Throughout history, brave men and women of science have been willing to risk scorn and ridicule to defend unpopular beliefs. For almost twenty-five years Professor Lawrence Kimball worked alone on a secret project in a dingy basement laboratory at the Institute of Human Studies. When he was not there, his lab was locked and no one, not even maintenance, was permitted entry. He never discussed his project with his colleagues, hinting only that he was on the verge of a discovery that might someday earn him recognition in the annals of science.
Finally, at the annual symposium, he asked to be recognized.
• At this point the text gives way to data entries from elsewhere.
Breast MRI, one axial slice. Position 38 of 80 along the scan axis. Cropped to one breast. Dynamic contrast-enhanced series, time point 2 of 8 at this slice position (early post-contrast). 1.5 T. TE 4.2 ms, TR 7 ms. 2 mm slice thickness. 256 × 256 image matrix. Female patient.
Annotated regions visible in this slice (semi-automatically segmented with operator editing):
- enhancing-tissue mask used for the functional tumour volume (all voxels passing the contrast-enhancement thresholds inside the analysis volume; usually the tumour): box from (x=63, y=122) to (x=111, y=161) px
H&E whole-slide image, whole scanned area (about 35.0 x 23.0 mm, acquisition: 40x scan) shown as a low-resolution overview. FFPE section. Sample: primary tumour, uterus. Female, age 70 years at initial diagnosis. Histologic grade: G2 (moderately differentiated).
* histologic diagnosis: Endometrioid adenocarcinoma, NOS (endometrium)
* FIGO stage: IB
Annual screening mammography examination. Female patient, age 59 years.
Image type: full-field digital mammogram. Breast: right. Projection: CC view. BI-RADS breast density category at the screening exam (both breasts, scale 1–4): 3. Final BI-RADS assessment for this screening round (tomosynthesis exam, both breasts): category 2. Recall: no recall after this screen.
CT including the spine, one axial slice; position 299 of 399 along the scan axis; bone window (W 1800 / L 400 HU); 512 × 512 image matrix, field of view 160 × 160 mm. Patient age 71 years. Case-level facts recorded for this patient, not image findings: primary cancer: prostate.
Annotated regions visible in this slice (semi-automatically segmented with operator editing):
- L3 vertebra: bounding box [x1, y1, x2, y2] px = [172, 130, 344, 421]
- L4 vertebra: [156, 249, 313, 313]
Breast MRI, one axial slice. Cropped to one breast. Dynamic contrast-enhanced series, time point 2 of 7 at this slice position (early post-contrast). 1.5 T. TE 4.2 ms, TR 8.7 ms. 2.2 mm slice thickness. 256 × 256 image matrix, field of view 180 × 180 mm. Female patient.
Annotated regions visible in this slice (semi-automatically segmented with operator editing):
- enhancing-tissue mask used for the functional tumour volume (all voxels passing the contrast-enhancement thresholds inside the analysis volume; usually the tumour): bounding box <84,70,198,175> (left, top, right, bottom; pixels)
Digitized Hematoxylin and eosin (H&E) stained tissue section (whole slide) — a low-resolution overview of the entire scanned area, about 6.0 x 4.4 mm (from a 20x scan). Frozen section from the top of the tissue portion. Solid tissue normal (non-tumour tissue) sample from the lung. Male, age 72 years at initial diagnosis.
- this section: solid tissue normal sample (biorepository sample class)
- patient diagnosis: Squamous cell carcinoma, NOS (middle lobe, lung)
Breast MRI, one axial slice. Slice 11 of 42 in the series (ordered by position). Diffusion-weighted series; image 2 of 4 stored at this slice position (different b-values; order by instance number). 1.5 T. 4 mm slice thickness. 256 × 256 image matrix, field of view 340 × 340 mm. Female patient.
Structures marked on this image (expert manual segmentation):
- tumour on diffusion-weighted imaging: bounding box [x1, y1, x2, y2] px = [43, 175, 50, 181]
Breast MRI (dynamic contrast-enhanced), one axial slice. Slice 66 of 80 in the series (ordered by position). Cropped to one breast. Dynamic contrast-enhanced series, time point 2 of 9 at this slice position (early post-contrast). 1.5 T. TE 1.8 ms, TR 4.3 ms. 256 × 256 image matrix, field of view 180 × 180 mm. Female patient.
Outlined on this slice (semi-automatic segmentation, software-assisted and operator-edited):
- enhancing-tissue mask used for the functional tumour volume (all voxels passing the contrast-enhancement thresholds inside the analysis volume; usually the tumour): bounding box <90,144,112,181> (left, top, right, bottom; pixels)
Striding to the podium, his glasses falling down his nose, his wild hair flowing in a slight breeze, he cleared his throat and said, "I am pleased to be able to report the results of the study of my lifetime. Ladies and gentlemen, I have found irrefutable evidence that there is a direct relationship between breast size and intelligence!"
The room erupted. Angry voices shouted at him. The director of the institute stood up and said, "I can tell you, Professor Kimball, that that is about the dumbest thing I have ever heard."
Professor Kimball did not back down in the face of ridicule. As men of science have done for hundreds of years, he defended his research. "Not only that," he shouted above the din, "my research shows that results are the same whether the subject has breast implants or natural breasts!"
"This is absurd," the director said, "this is ridiculous."
"You're wrong," the professor insisted, holding up his thick report. "I have proof. It is right here. There can no longer be any doubt, the larger the breasts, the dumber the man."